The EFSB has already recognized that Invenergy’s delays have been caused by Invenergy itself. See November 27, 2017 EFSB Hearing Transcript, page 91, lines 8-23: “I think the delays in the permitting process are in relation to the way it’s been handled. It was a full year after the application was submitted that we ended up, without your objection, suspending . . . We suspended the process because you didn’t have a water plan. . . So just for the record, I do not think the delays in the permitting process are about the way the Board has handled things but about the way that you’ve handled things.” (Director Coit speaking; emphasis supplied.)
“CLF is flattered that Invenergy told the Federal Energy Regulatory Commission that CLF is responsible for the permitting delays at the EFSB, but Invenergy is mistaken,” writes Jerry Elmer. “The permitting delays are a result of Invenergy’s ham-fisted mistakes, like filing its permit application before it had a water source for its plant, and now trying to shift hundreds of millions of dollars in costs to Rhode Island ratepayers. [As to water source, see attached letter, p 2. As to transfer of costs to ratepayers, see p 3-5.]
“In its January 4 filing at the Federal Energy Regulatory Commission, Invenergy actually blamed CLF for the permitting delays at the EFSB, but documents from the ISO, the operator of New England’s electricity grid, tell a different story. According a letter that the ISO sent to Invenergy barring Invenergy from even participating in the ISO’s next auction, it is Invenergy’s own repeated mistakes and failures that have caused Invenergy’s delays. Invenergy should not blame CLF for Invenergy’s own mistakes.

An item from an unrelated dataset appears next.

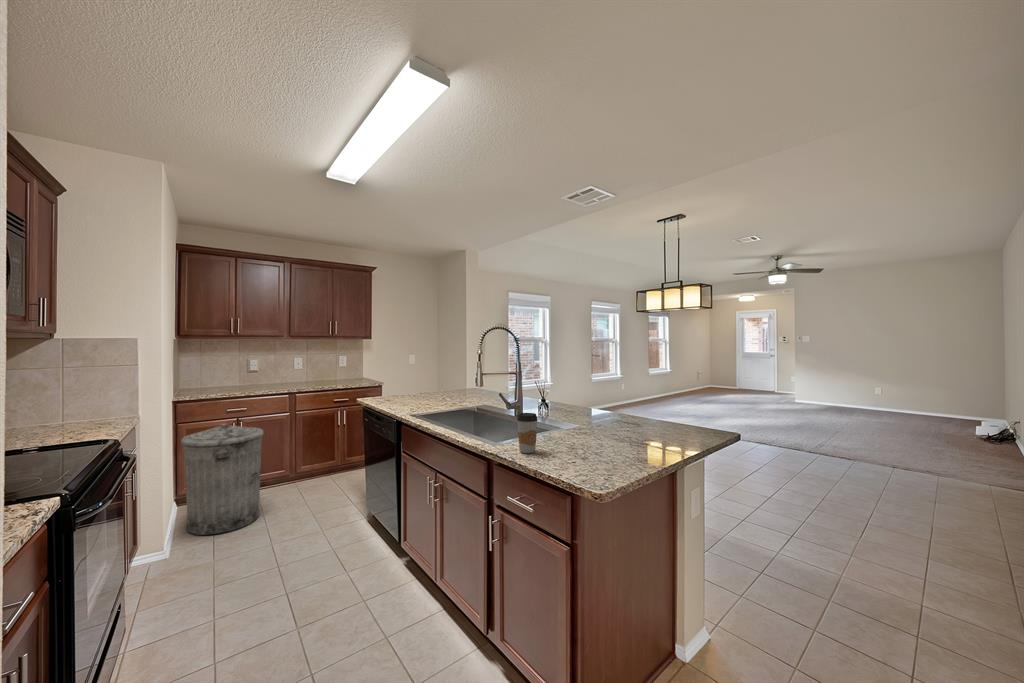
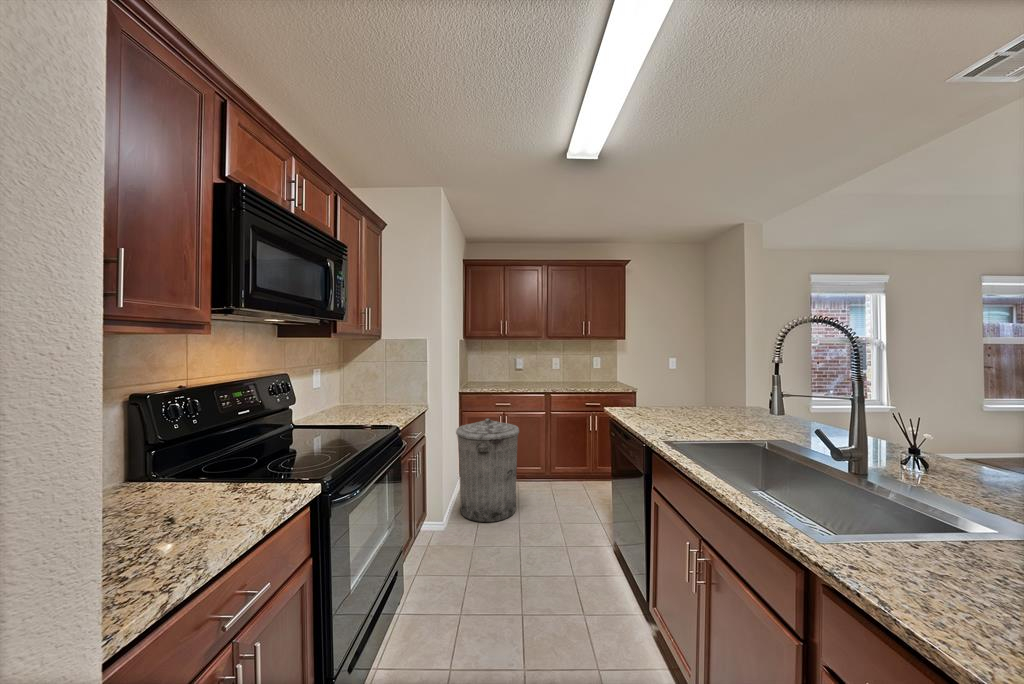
coffee cup: present [517,413,538,453] -> none [883,502,948,603]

“The letter that CLF and Burrillville are filing with the EFSB today show that there are at least two problems with Invenergy’s current lawsuits at FERC [Federal Energy Regulatory Commission] seeking to shift hundreds of millions of dollars in costs to Rhode Island ratepayers. First, the effort is illegal; FERC requires Invenergy, not ratepayers, to pay these costs. Second, Invenergy lied to both the Rhode Island Public Utilities Commission and the EFSB when Invenergy told both those agencies that its plant would have no costs for ratepayers. Why can’t Invenergy stop lying to the people of Rhode Island?”
Jerry Elmer had an oped in the Projo this weekend talking about Invenergy’s lawsuits and the problems the company is facing.